What is being asked
Begin the copy at the line containing "middle pip: (1058, 520)" in the data below and end it at the line containing "pinky tip: (170, 193)", keeping each line exact and leaving out pictures.

Data listing Block Start

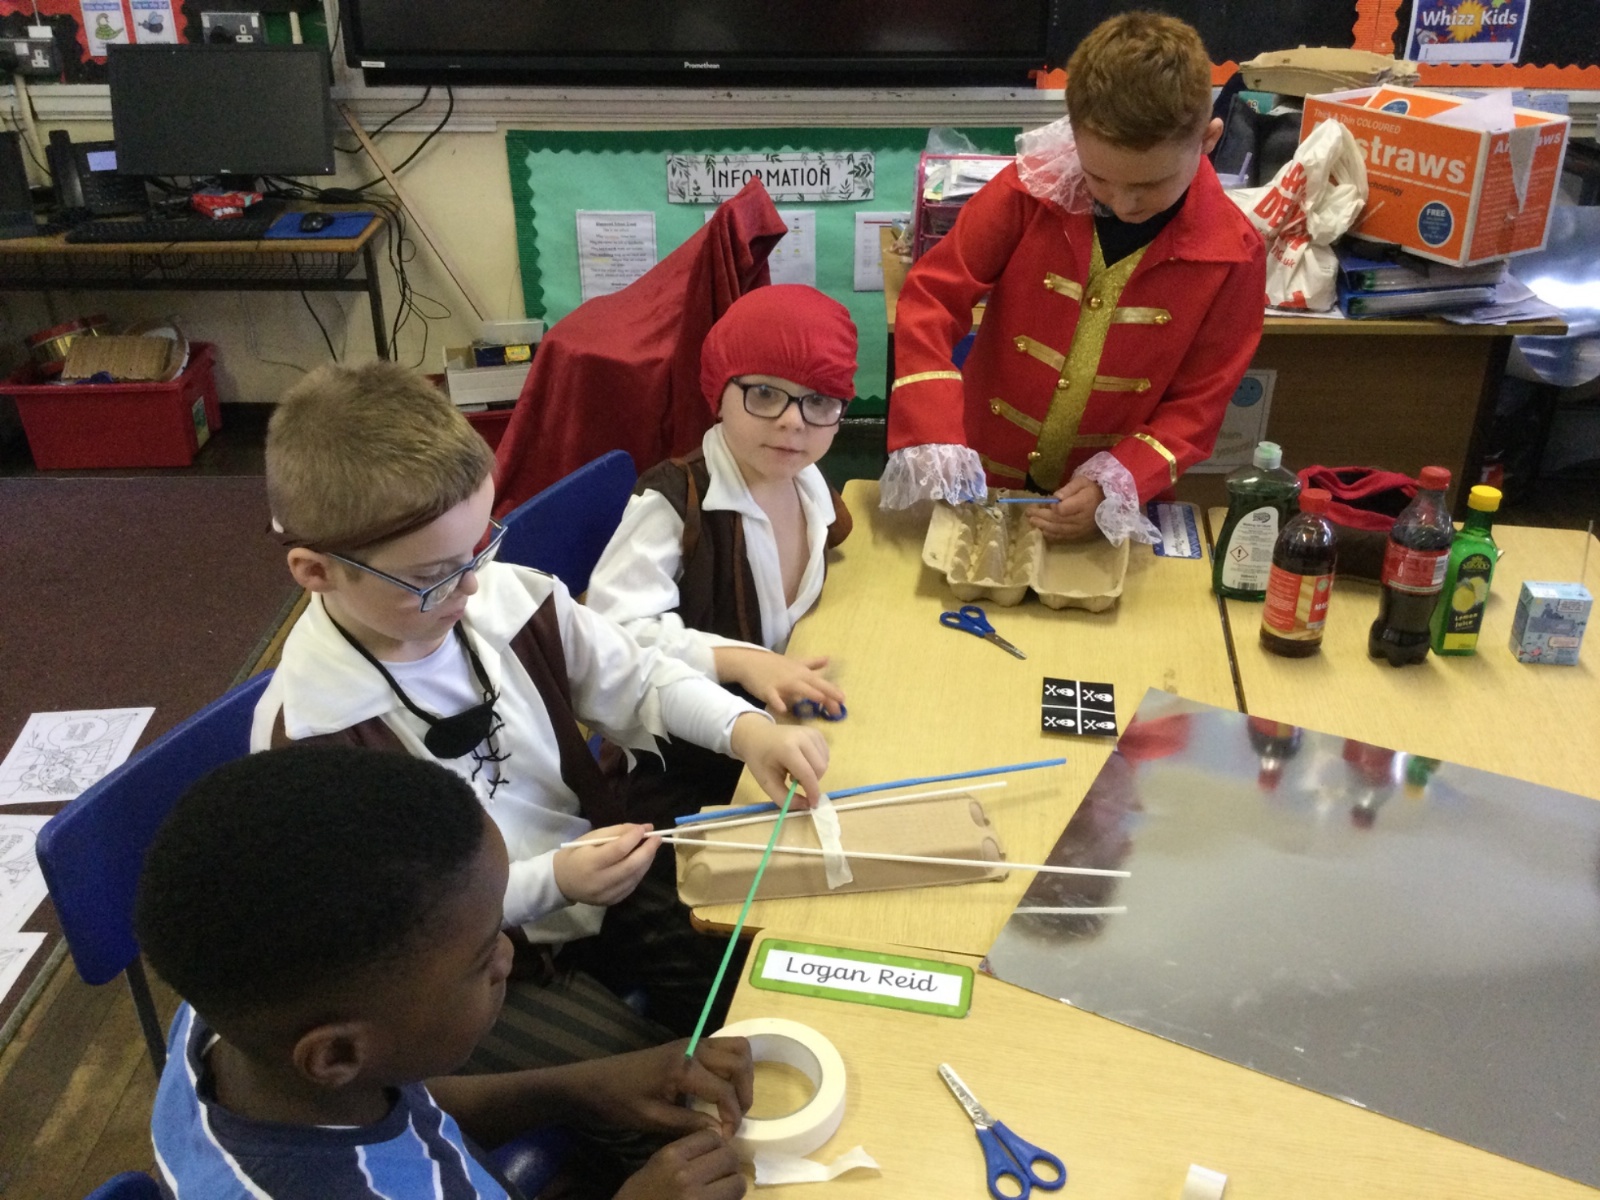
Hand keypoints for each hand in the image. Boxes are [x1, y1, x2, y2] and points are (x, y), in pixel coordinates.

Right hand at [553, 823, 657, 904]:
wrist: (562, 881)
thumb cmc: (577, 854)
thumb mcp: (592, 838)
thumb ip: (617, 832)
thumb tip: (644, 828)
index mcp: (590, 863)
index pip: (618, 850)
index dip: (634, 838)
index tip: (646, 828)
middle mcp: (599, 882)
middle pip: (631, 866)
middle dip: (648, 850)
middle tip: (657, 838)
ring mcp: (607, 895)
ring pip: (635, 876)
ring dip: (647, 861)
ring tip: (651, 848)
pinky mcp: (612, 901)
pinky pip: (632, 885)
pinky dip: (640, 871)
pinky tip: (641, 862)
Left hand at [577, 1036, 753, 1136]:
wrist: (593, 1080)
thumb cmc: (619, 1101)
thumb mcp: (652, 1119)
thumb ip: (689, 1123)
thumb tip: (721, 1131)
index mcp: (683, 1067)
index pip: (724, 1089)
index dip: (732, 1115)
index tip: (728, 1136)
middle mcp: (693, 1048)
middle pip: (739, 1059)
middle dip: (745, 1090)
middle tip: (736, 1116)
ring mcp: (691, 1043)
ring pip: (735, 1047)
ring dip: (742, 1074)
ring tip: (733, 1102)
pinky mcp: (688, 1045)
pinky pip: (722, 1048)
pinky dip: (731, 1066)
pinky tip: (720, 1090)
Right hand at [614, 1129, 745, 1199]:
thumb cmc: (638, 1198)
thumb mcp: (654, 1167)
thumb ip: (684, 1154)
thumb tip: (715, 1144)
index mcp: (670, 1156)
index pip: (712, 1137)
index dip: (718, 1146)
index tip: (714, 1156)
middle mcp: (686, 1175)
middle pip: (728, 1157)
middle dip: (729, 1166)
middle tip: (721, 1176)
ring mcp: (697, 1199)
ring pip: (737, 1182)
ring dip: (733, 1187)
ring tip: (722, 1193)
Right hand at [715, 647, 845, 717]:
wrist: (750, 662)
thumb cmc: (774, 664)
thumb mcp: (795, 662)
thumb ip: (812, 663)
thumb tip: (829, 659)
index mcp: (802, 673)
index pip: (820, 682)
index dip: (832, 690)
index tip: (844, 699)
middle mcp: (794, 678)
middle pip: (813, 686)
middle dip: (826, 695)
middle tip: (838, 707)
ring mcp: (781, 684)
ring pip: (797, 689)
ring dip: (808, 693)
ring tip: (820, 699)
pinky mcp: (767, 690)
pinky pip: (773, 697)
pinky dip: (778, 702)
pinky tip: (783, 709)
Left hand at [728, 714, 827, 809]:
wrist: (757, 736)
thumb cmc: (760, 760)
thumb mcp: (767, 783)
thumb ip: (785, 798)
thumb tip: (807, 806)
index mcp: (787, 748)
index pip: (807, 774)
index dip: (812, 792)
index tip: (813, 805)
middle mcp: (802, 737)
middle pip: (820, 768)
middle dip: (812, 781)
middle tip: (794, 780)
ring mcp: (811, 732)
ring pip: (825, 762)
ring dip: (814, 773)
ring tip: (796, 769)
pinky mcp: (816, 732)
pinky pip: (825, 755)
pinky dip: (817, 763)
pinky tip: (803, 761)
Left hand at [1026, 476, 1104, 541]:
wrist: (1108, 502)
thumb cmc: (1092, 489)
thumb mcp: (1082, 482)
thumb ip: (1069, 488)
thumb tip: (1055, 498)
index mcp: (1084, 503)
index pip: (1063, 509)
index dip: (1052, 507)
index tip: (1045, 502)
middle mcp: (1082, 519)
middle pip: (1058, 520)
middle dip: (1041, 517)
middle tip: (1028, 513)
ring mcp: (1081, 529)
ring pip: (1059, 530)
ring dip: (1043, 526)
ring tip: (1031, 522)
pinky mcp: (1080, 535)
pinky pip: (1064, 537)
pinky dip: (1052, 535)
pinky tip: (1042, 531)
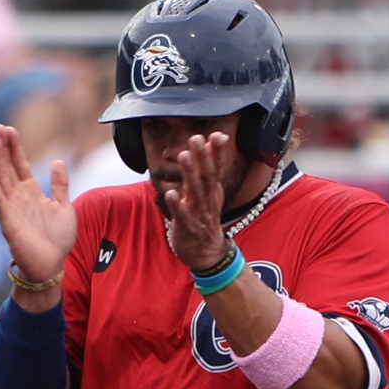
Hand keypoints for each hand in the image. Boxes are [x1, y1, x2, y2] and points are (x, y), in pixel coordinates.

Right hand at [0, 123, 74, 303]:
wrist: (52, 266)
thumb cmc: (57, 240)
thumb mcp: (65, 207)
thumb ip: (60, 185)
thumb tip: (58, 160)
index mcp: (32, 191)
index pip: (21, 163)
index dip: (15, 147)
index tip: (9, 129)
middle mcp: (19, 197)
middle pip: (8, 166)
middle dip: (3, 147)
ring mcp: (12, 208)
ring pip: (1, 179)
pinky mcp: (8, 222)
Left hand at [164, 132, 231, 271]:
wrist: (207, 252)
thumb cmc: (204, 217)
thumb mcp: (210, 192)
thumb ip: (208, 166)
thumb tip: (216, 138)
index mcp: (213, 191)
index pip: (217, 168)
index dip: (217, 152)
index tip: (217, 135)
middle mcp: (207, 199)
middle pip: (207, 176)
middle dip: (203, 157)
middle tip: (197, 138)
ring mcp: (197, 213)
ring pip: (195, 192)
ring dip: (189, 174)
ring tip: (184, 156)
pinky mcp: (186, 226)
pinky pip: (181, 214)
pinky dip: (176, 204)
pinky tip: (170, 193)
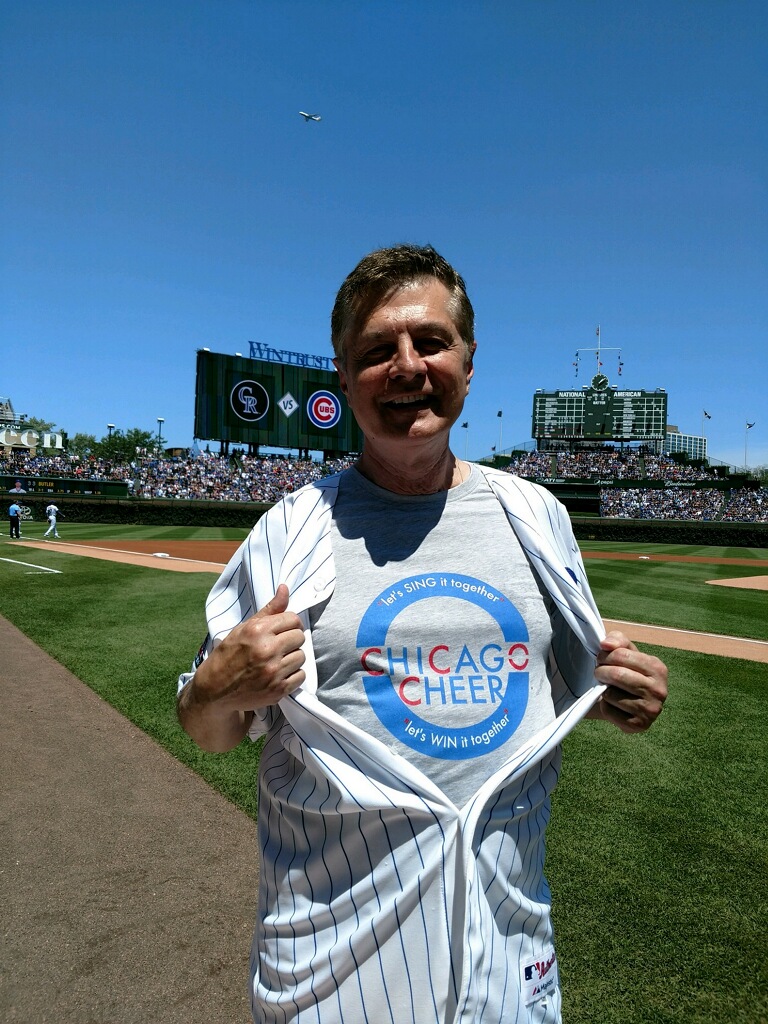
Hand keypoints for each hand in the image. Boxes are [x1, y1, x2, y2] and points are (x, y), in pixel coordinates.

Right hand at [178, 584, 306, 751]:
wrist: (215, 690)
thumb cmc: (229, 655)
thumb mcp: (244, 628)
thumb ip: (269, 610)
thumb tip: (285, 588)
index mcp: (258, 631)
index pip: (293, 619)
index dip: (289, 624)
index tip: (281, 631)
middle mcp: (267, 650)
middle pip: (300, 637)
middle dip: (291, 640)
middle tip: (278, 646)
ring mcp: (273, 671)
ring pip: (302, 657)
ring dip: (292, 658)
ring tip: (277, 660)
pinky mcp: (277, 690)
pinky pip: (300, 676)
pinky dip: (292, 675)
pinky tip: (278, 674)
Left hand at [590, 631, 667, 732]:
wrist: (629, 701)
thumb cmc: (627, 671)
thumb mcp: (626, 651)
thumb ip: (617, 640)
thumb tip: (606, 644)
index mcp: (658, 668)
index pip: (622, 655)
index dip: (605, 655)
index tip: (601, 658)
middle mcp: (659, 690)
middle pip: (617, 675)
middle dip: (600, 671)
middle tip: (598, 672)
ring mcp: (651, 710)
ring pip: (611, 694)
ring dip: (602, 689)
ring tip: (607, 687)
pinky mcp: (638, 725)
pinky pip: (609, 711)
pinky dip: (605, 706)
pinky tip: (613, 703)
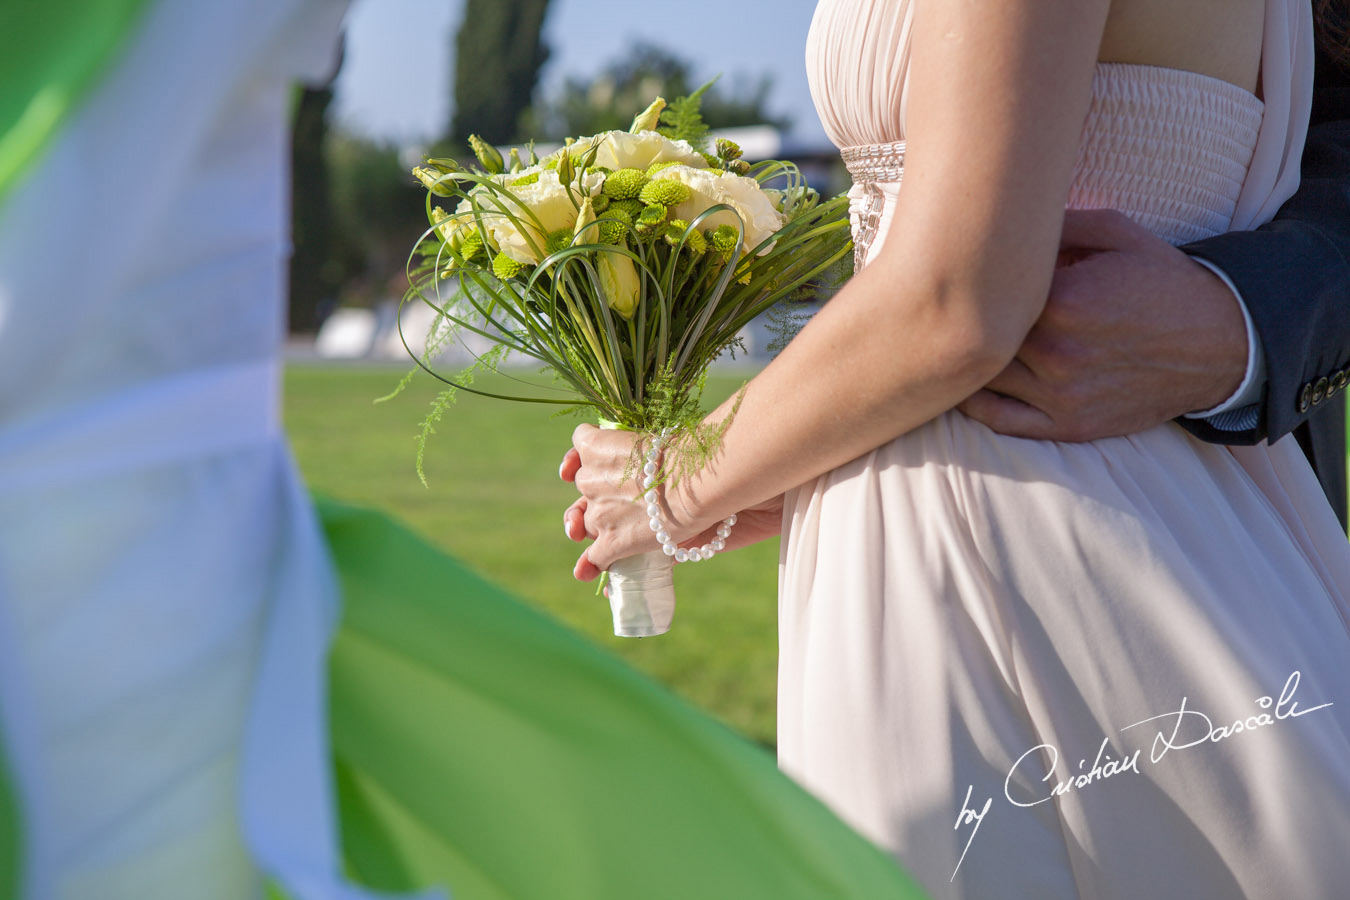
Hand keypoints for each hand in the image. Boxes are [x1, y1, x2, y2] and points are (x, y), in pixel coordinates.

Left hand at [559, 425, 784, 581]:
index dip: (589, 456)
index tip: (592, 459)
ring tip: (597, 533)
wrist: (700, 479)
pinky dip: (592, 565)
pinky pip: (594, 558)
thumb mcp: (660, 441)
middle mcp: (590, 478)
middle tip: (616, 497)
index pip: (581, 445)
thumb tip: (651, 465)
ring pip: (587, 521)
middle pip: (584, 485)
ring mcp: (599, 513)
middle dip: (597, 492)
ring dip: (595, 527)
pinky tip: (589, 570)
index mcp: (597, 445)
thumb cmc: (690, 453)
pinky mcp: (611, 541)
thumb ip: (642, 453)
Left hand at [958, 209, 1249, 440]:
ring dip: (961, 360)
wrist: (1219, 342)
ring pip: (981, 379)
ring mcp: (1062, 395)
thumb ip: (1054, 224)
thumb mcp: (1115, 232)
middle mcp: (1059, 353)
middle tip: (930, 305)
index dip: (964, 280)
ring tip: (943, 340)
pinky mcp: (1069, 425)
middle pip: (977, 338)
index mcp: (1064, 301)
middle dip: (956, 321)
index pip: (985, 292)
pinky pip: (999, 420)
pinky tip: (962, 382)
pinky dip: (973, 403)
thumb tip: (996, 218)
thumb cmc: (1161, 280)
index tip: (947, 269)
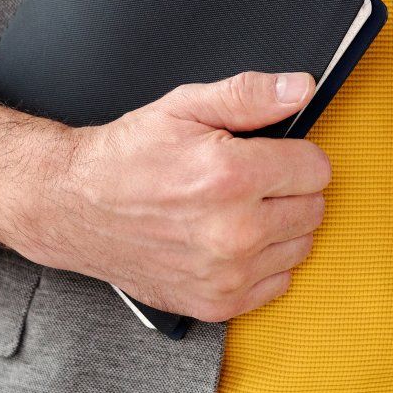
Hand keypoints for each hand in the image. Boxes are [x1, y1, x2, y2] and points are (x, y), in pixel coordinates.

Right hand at [19, 69, 331, 321]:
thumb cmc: (129, 155)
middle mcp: (234, 231)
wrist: (75, 207)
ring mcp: (226, 274)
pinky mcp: (217, 303)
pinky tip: (231, 241)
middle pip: (314, 209)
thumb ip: (249, 96)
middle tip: (248, 182)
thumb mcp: (185, 107)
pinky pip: (278, 283)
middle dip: (289, 189)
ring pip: (301, 247)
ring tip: (237, 210)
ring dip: (280, 227)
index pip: (317, 169)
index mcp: (232, 176)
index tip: (267, 155)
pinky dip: (263, 263)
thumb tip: (303, 89)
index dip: (294, 155)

Data listing Block End

The answer
middle pip: (1058, 520)
middle dip: (1041, 517)
middle tip: (1028, 513)
ring mcp: (1081, 529)
ring pip: (1059, 530)
ring dip: (1043, 526)
ring tip: (1031, 522)
pinky mcp: (1080, 535)
pinky pip: (1064, 537)
pinky dip: (1052, 535)
pinky tip: (1042, 531)
Hand keypoints for each hand in the image. Boxes are [x1, y1, x2, y2] and points are (x, y), in pixel coordinates.

Right hand at [0, 123, 74, 303]:
wrist: (52, 266)
thumb cmc: (57, 240)
thumb mcp: (65, 207)
thumb ip: (60, 185)
thumb tip: (58, 160)
index mcp: (32, 191)
index pip: (21, 163)
index dip: (15, 147)
index tip: (9, 129)
middle mcp: (19, 197)
middle pip: (8, 166)
middle dip: (3, 147)
ring mcp: (12, 208)
ring pip: (1, 179)
pinky mcp: (8, 222)
Left hand at [164, 132, 231, 271]:
wrist: (207, 252)
thumb cmc: (204, 217)
thumb mcp: (210, 192)
thumb ip: (208, 166)
thumb tip: (216, 138)
index mcp: (213, 191)
index pip: (217, 168)
index dip: (217, 152)
index tip: (217, 135)
middle mcp: (207, 199)
middle pip: (207, 176)
middle dip: (203, 157)
middle tip: (197, 138)
ring mcp: (197, 213)
ring pip: (195, 192)
ring dip: (189, 174)
ring tip: (184, 156)
pinky mcp: (186, 226)
pinky pip: (181, 214)
pinky dip: (176, 204)
pinky tip: (170, 193)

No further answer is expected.